Nested (non-syntactic?) loop fusion in 0.6

Is there a way for loop fusion in Julia to operate even recursively into function calls? By that I mean, consider,

julia> a=b=rand(2000,2000);

julia> @time a.+b.+a;
  0.064173 seconds (10.63 k allocations: 31.015 MiB, 2.54% gc time)

julia> myplus(a,b) = a.+b
myplus (generic function with 1 method)

julia> @time a.+myplus(a,b);
  0.058254 seconds (53 allocations: 61.037 MiB, 4.30% gc time)

Its clear the latter call wasn’t fused into a single loop since twice the memory was allocated.

My best guess is this isn’t supported, and maybe never will be because the ambiguity of what to do if myplus has other side-effects. However, is there any way to make something similar to this work, to allow shorthand for some longer operation than myplus? It certainly seems within the realm of reason that the compiler could figure out in simple cases like this that its safe to fuse.

You can write a .+ myplus.(a, b)

In this case, @pabloferz’s suggestion will fuse, but it wouldn’t work if your user-defined function didn’t happen to also do the scalar operation you want – or more generally, if you have an operation that cannot be expressed as a vectorization of any scalar operation (e.g. matmul, matrix inversion). In such cases, we probably will never be able to guarantee fusion, although a sufficiently clever compiler optimization could observe that fusion is possible and do it for you.

At a higher level, the new syntactic loop fusion support means that one should shift programming styles away from what’s traditionally been done in vectorized languages:

  • In vectorized languages, one wants to push vectorization as far “up” as possible: compose more complex operations out of simpler vectorized operations, and then let vectorization flow from the top down to individual, optimized vectorized operations.

  • In Julia since 0.5, one wants to do the opposite and push scalar operations as far up as possible: express complex operations in entirely scalar form for as long as you can (i.e. until you hit an inherently array operation like a matmul or matrix inversion or whatever), and then vectorize at the very end by calling functions using f.(args...) syntax.

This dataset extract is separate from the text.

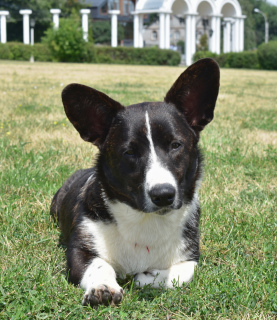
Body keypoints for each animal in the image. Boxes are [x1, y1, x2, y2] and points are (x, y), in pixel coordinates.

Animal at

So in this case, if myplus can be defined to only operate on scalars, then do that – don’t define it to work on vectors at all. Instead, if you need to call it on vectors, use the myplus.(a, b) form.

1 Like

Thanks yea, I realized after @pabloferz’s answer that I made my example here too simple, indeed what I’m actually trying to do wouldn’t work because it involves a matrix multiply.

In any case, useful advice on programming style, I will keep it in mind!

Instead of loop fusion for matrix multiplication and the like, you can just chain inplace operations. That will still avoid any memory allocations.